What to do – Go through the records and give each one again exactly, omitting the images.

Supplied records –

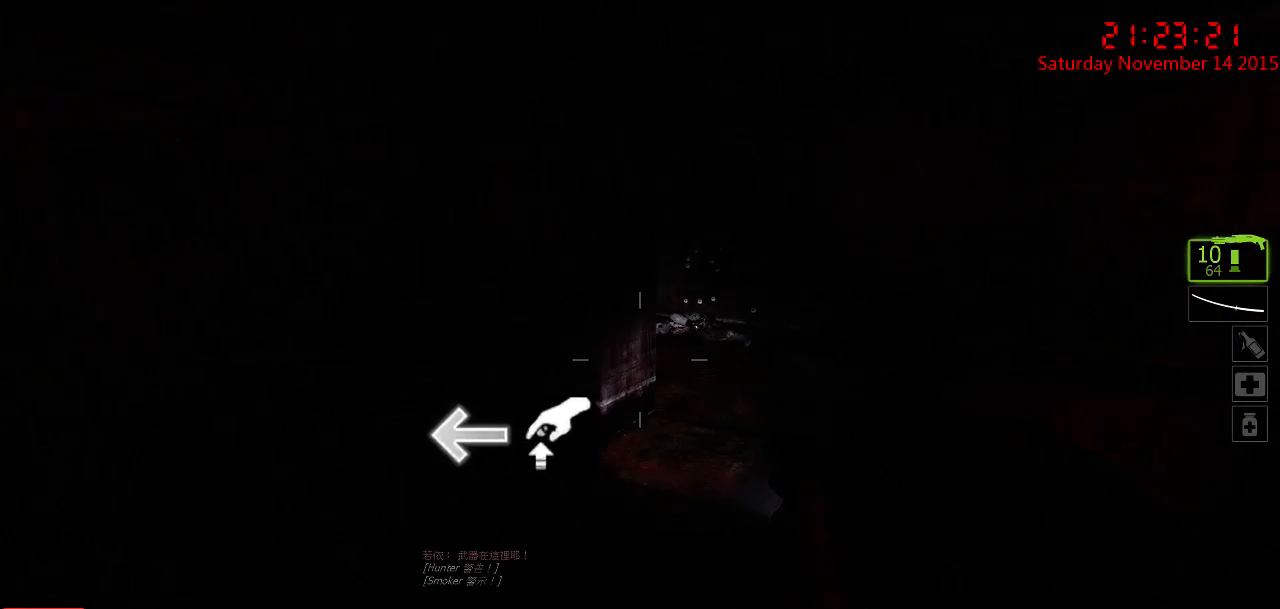
{"keys": ["a"], "mouse": [], "events": [[33, "w", "down"], [100, "a", "up"], [200, "q", "down"], [267, "q", "up"], [300, "w", "up"], [400, "a", "down"]]}
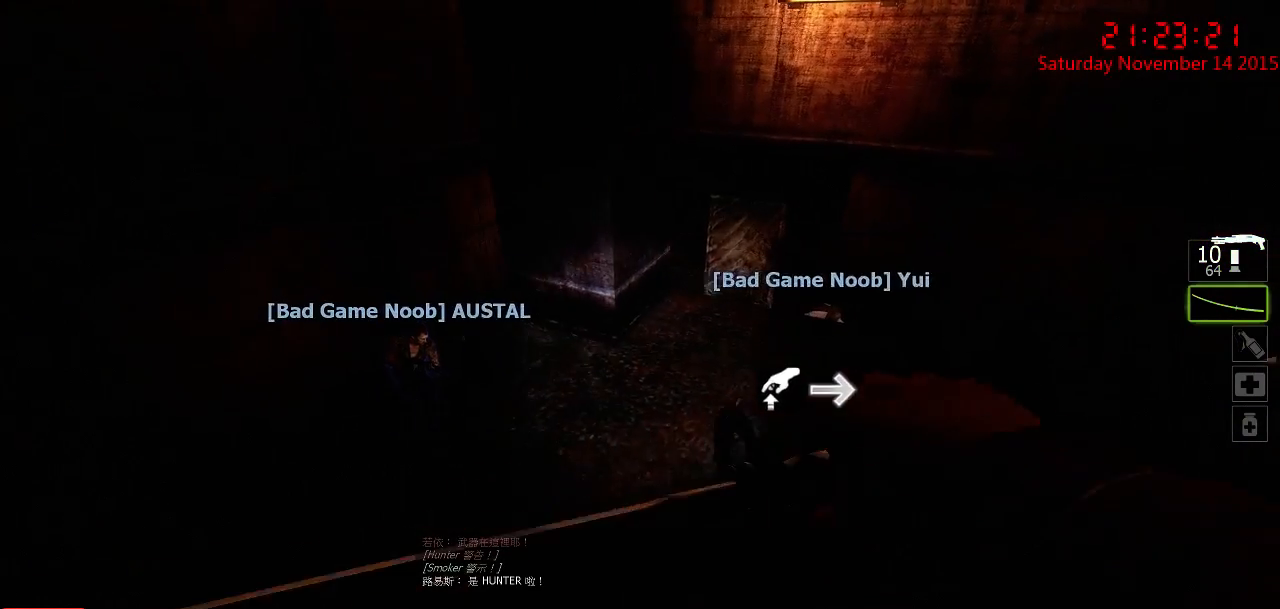
{"keys": [], "mouse": [], "events": [[83, "w", "down"], [183, "a", "up"], [250, "w", "up"], [317, "d", "down"], [383, "d", "up"], [383, "q", "down"], [450, "q", "up"]]}
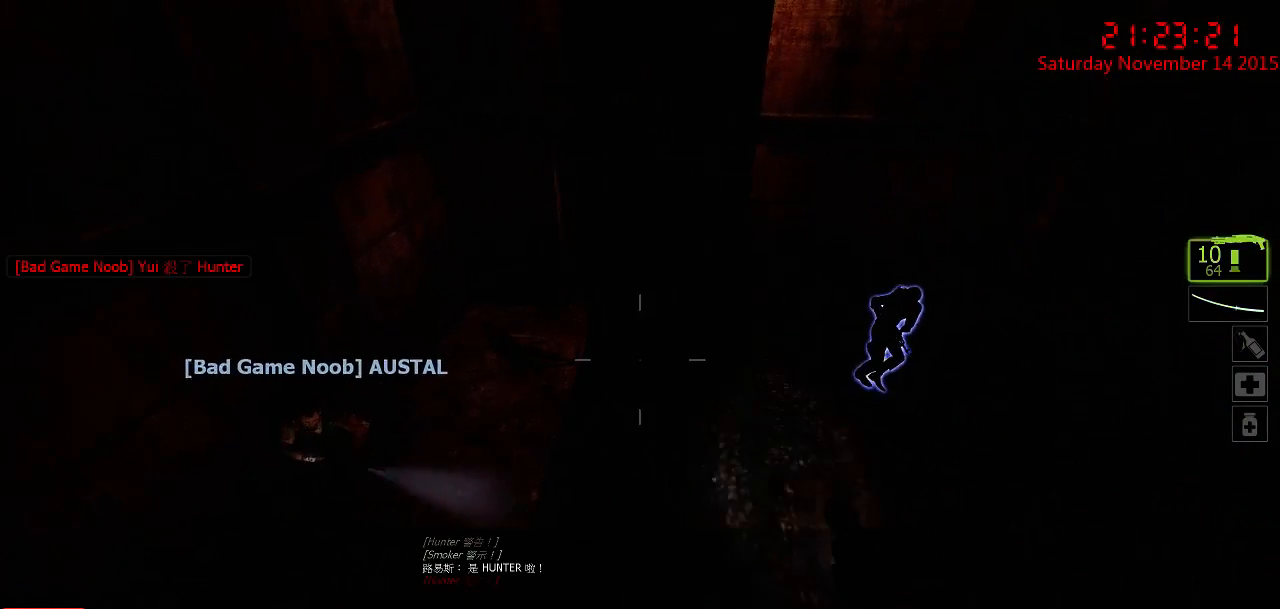
{"keys": ["a"], "mouse": [], "events": [[67, "a", "down"]]}
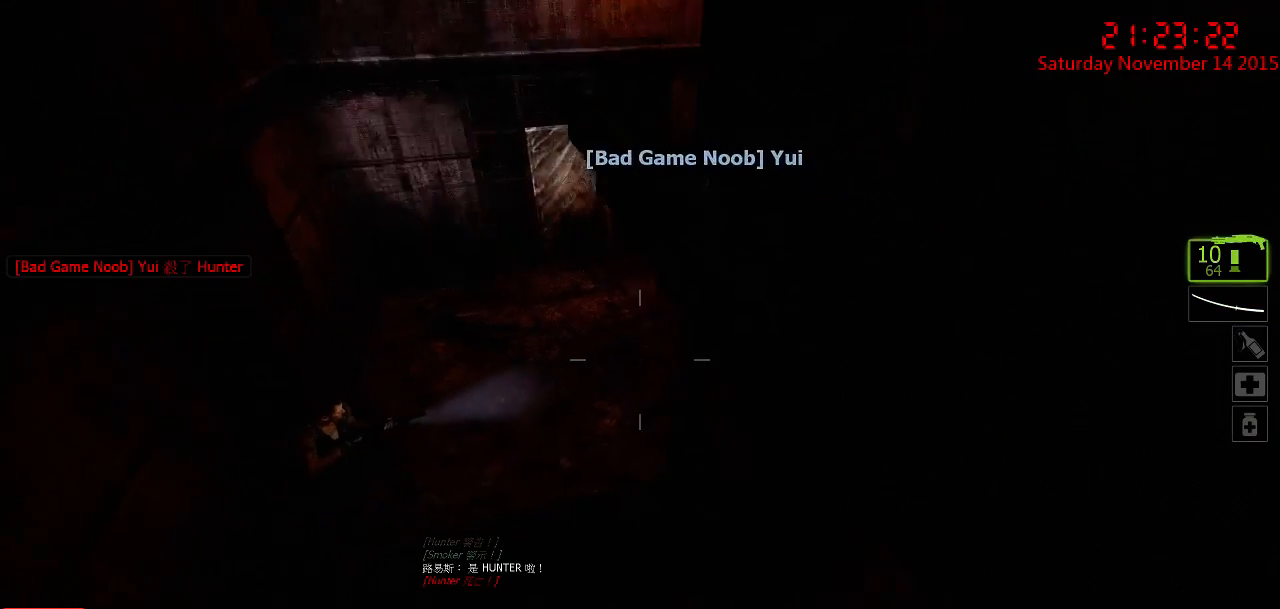
{"keys": ["d", "w"], "mouse": [], "events": [[100, "w", "down"], [383, "a", "up"], [483, "d", "down"]]}
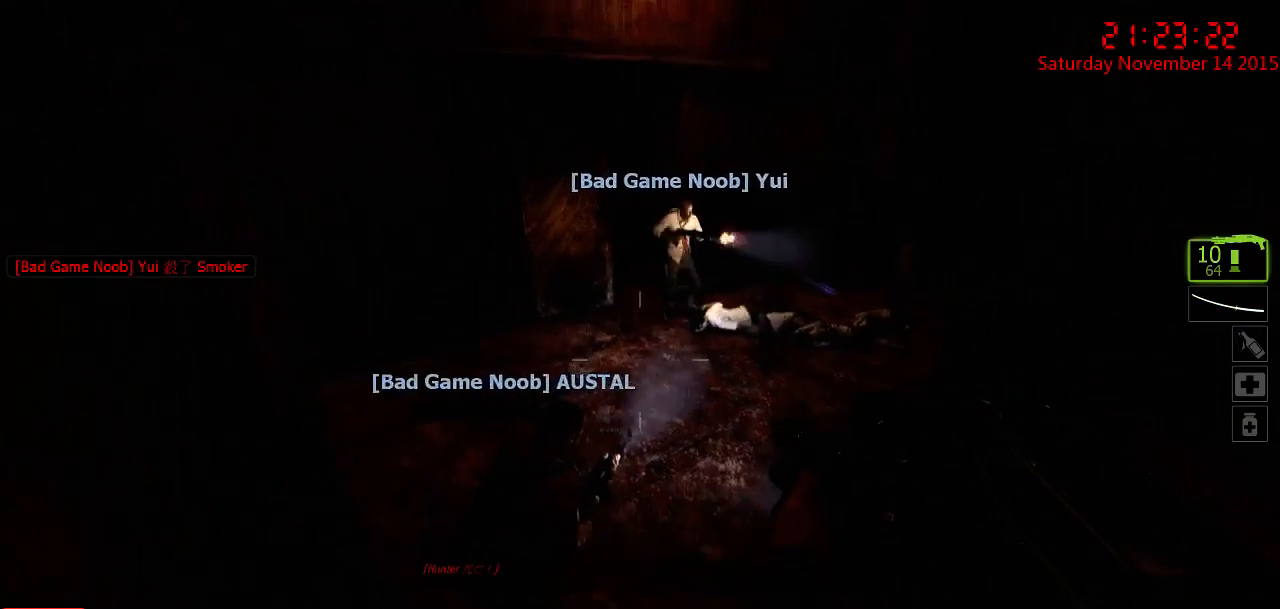
{"keys": ["a", "w"], "mouse": [], "events": [[17, "w", "up"], [83, "d", "up"], [117, "a", "down"], [200, "w", "down"]]}
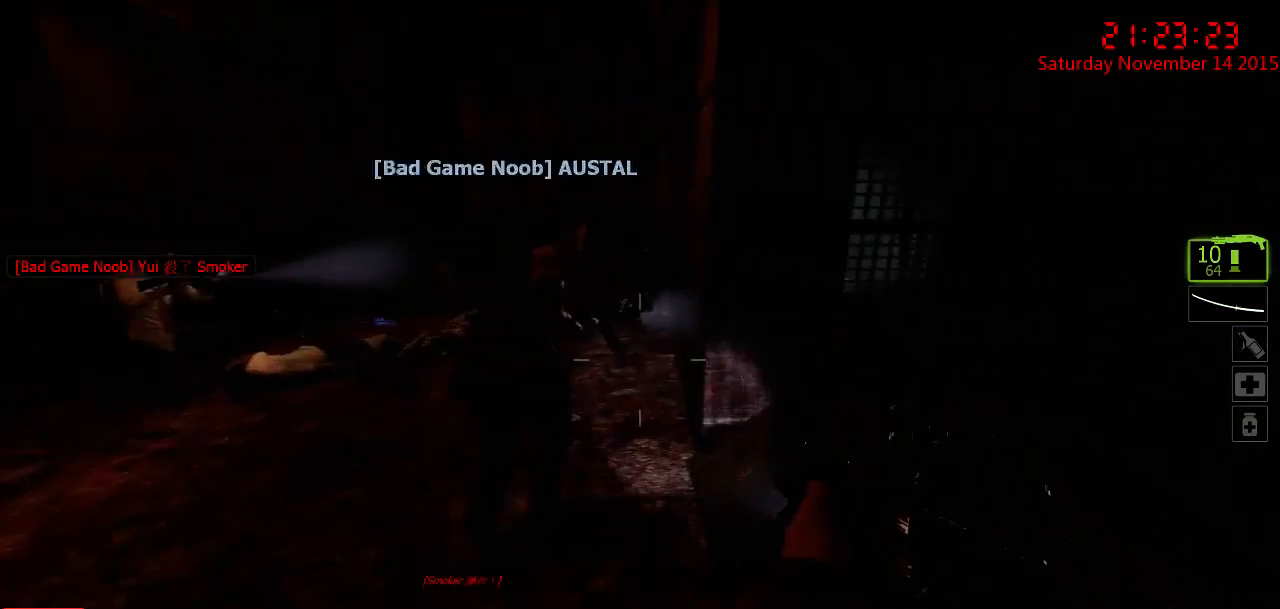
{"keys": ["a"], "mouse": [], "events": [[100, "w", "up"], [283, "w", "down"], [417, "w", "up"]]}
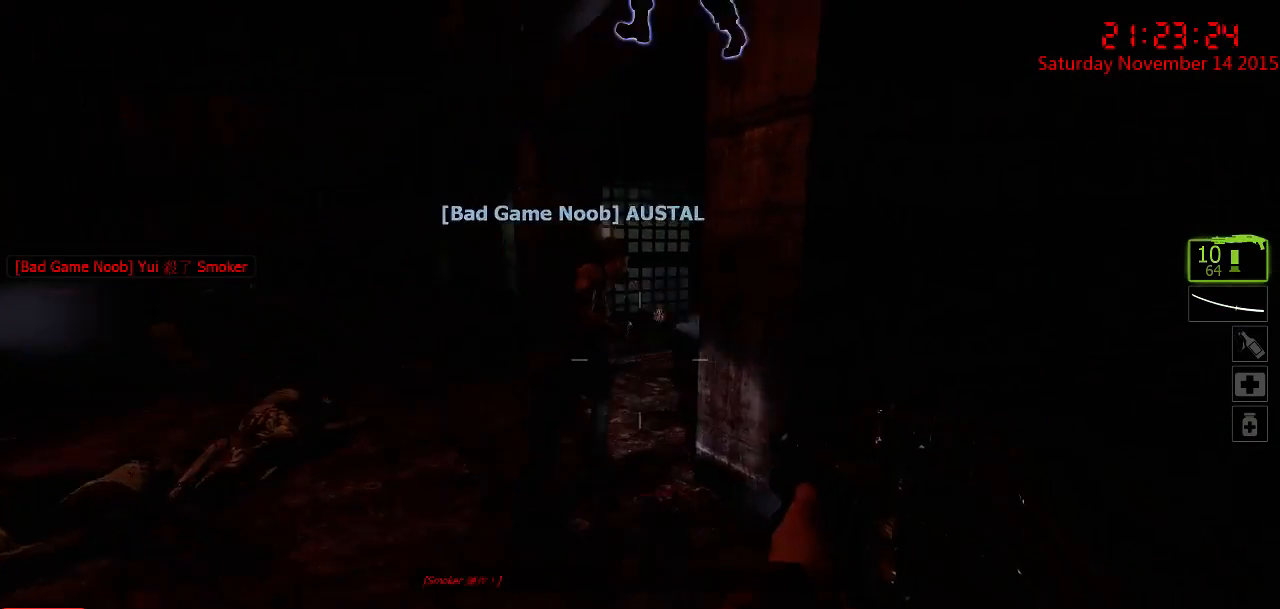
{"keys": ["w"], "mouse": [], "events": [[200, "w", "down"], [333, "a", "up"]]}
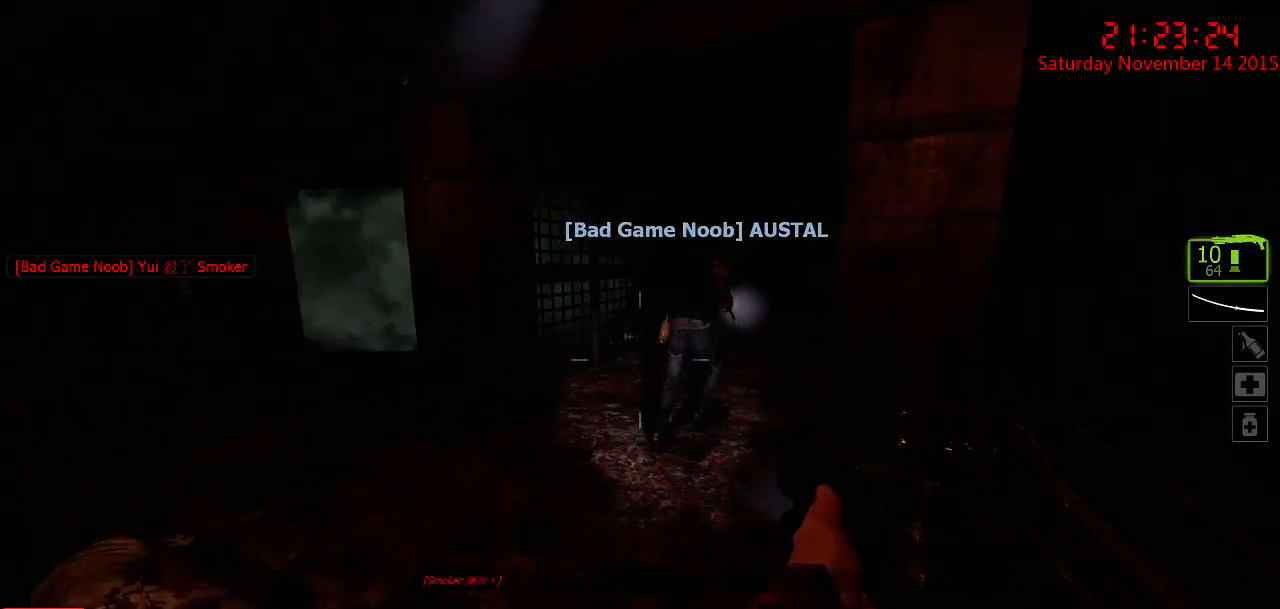
{"keys": ["w"], "mouse": [], "events": [[100, "w", "up"], [233, "a", "down"], [283, "w", "down"], [450, "a", "up"]]}
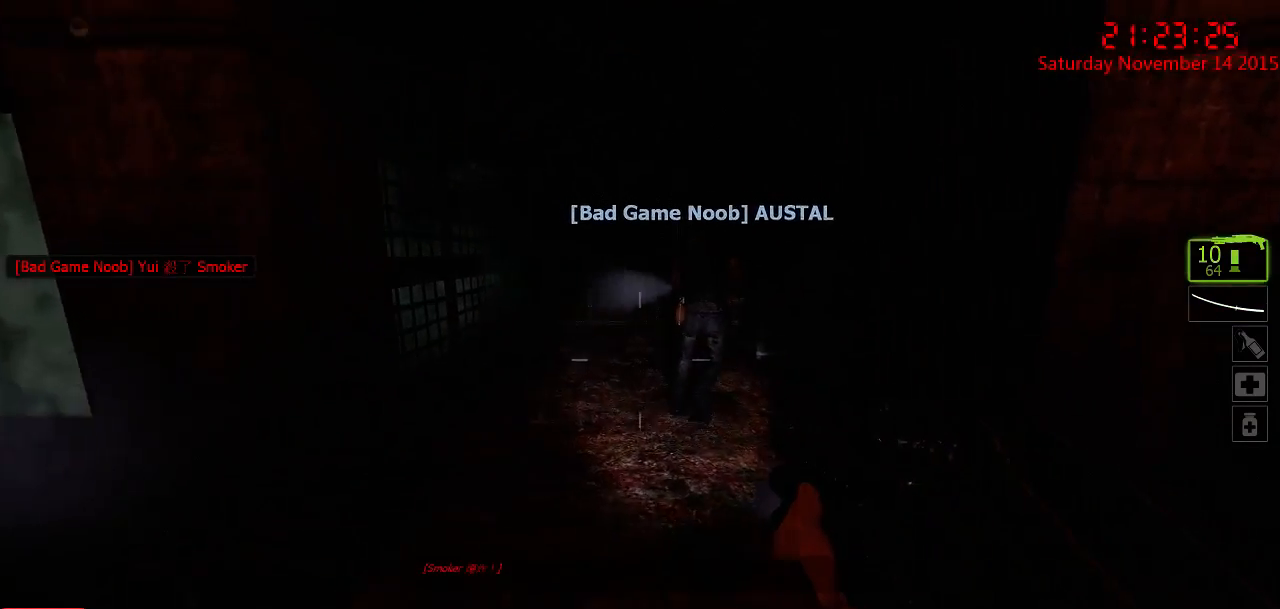
{"keys": ["a"], "mouse": [], "events": [[400, "w", "up"], [467, "a", "down"]]}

Output of the exercise –
{"keys": ["a"], "mouse": [], "events": [[33, "w", "down"], [100, "a", "up"], [200, "q", "down"], [267, "q", "up"], [300, "w", "up"], [400, "a", "down"]]}
{"keys": [], "mouse": [], "events": [[83, "w", "down"], [183, "a", "up"], [250, "w", "up"], [317, "d", "down"], [383, "d", "up"], [383, "q", "down"], [450, "q", "up"]]}
{"keys": ["a"], "mouse": [], "events": [[67, "a", "down"]]}
{"keys": ["d", "w"], "mouse": [], "events": [[100, "w", "down"], [383, "a", "up"], [483, "d", "down"]]}
{"keys": ["a", "w"], "mouse": [], "events": [[17, "w", "up"], [83, "d", "up"], [117, "a", "down"], [200, "w", "down"]]}
{"keys": ["a"], "mouse": [], "events": [[100, "w", "up"], [283, "w", "down"], [417, "w", "up"]]}
{"keys": ["w"], "mouse": [], "events": [[200, "w", "down"], [333, "a", "up"]]}
{"keys": ["w"], "mouse": [], "events": [[100, "w", "up"], [233, "a", "down"], [283, "w", "down"], [450, "a", "up"]]}
{"keys": ["a"], "mouse": [], "events": [[400, "w", "up"], [467, "a", "down"]]}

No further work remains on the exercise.